* [DATASET]
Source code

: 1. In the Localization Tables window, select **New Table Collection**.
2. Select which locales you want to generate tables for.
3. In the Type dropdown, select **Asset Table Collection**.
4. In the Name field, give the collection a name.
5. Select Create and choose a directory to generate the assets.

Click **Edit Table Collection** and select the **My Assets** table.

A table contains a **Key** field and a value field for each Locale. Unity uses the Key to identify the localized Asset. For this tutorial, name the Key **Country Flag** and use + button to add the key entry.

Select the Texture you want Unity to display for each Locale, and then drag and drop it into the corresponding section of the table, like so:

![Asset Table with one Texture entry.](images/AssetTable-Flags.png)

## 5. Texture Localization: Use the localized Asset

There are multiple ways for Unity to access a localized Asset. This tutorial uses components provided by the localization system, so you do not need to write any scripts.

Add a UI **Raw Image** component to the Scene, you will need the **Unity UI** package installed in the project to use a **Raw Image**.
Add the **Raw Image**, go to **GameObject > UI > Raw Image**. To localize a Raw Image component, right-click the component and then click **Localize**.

* [PROBLEM STATEMENT] Reply with nothing but the number of lines in the listing that include the string "each".

* [OUTPUT OF THE EXERCISE] 2